Suppose we want to pass a random_seed value for selecting in-context learning (ICL) examples. First, add the field to your YAML configuration:

######################################################
#                   MANDATORY FIELDS
######################################################
task_name: core/simple/logical_reasoning/causal # Must be unique. Recommend following directory structure as naming convention.
task_description: To teach a language model about Logical Reasoning - causal relationships
created_by: IBM
data_builder: simple # Must match exactly with the databuilder name

######################################################
#                   RESERVED FIELDS
######################################################
seed_examples:
  - answer:
      "While days tend to be longer in the summer, just because it is not summer
      doesn't mean days are necessarily shorter.

      "
    question:
      "If it is summer, then the days are longer. Are the days longer if it
      is not summer ?

      "
  - answer:
      'No, we cannot conclusively conclude that some cats are black based solely
      on the given premises. The statement "some mammals are black" does not necessarily
      guarantee that among those mammals are cats.

      '
    question:
      If all cats are mammals and some mammals are black, can we conclude that
      some cats are black?
  - answer:
      "Yes, we can conclude that all squares have four sides based on the given
      premises.

      "
    question:
      "If all squares are rectangles and a rectangle has four sides, can we
      conclude that all squares have four sides?

      "

######################################################
#                   TASK FIELDS
######################################################
random_seed: 42

Next, update the associated task.py by adding a new argument to the SimpleTask constructor:

# Standard
from typing import Any, Dict, List, Optional

# Local
from fms_dgt.base.task import GenerationTask
from fms_dgt.core.databuilders.simple.data_objects import SimpleData


class SimpleTask(GenerationTask):
    """This class is intended to hold general task information"""

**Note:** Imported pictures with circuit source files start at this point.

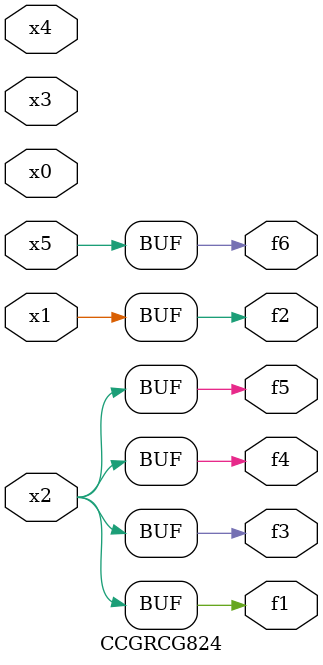
<source format=v>
module CCGRCG824(
	input x0, x1, x2, x3, x4, x5,
	output f1, f2, f3, f4, f5, f6
);
	assign f1 = x2;
	assign f2 = x1;
	assign f3 = x2;
	assign f4 = x2;
	assign f5 = x2;
	assign f6 = x5;
endmodule

</source>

    INPUT_DATA_TYPE = SimpleData
    OUTPUT_DATA_TYPE = SimpleData

    def __init__(
        self,
        *args,
        seed_datastore: Optional[Dict] = None,
        seed_examples: Optional[List[Any]] = None,
        random_seed: Optional[int] = None
        **kwargs,
    ):
        # Step 1: Raise error if seed examples or seed datastore are not specified
        if (seed_examples is None or not seed_examples) and seed_datastore is None:
            raise ValueError(
                "Missing mandatory value for seed_examples or seed_datastore. Please provide at least one seed example in the task.yaml file before running."
            )

        # Step 2: Initialize parent
        super().__init__(
            *args, seed_datastore=seed_datastore, seed_examples=seed_examples, **kwargs
        )

        # Save 3: Save task sepcified fields for later use
        self._random_seed = random_seed

    def instantiate_input_example(self, **kwargs: Any):
        return self.INPUT_DATA_TYPE(
            task_name=self.name,
            taxonomy_path=self.name,
            task_description=self.task_description,
            instruction=kwargs.get("question", kwargs.get("instruction")),
            input=kwargs.get("context", kwargs.get("input", "")),
            output=kwargs.get("answer", kwargs.get("output")),
            document=kwargs.get("document", None),
        )

Now, the _random_seed attribute is available on the SimpleTask instance and can be used in any method within the task.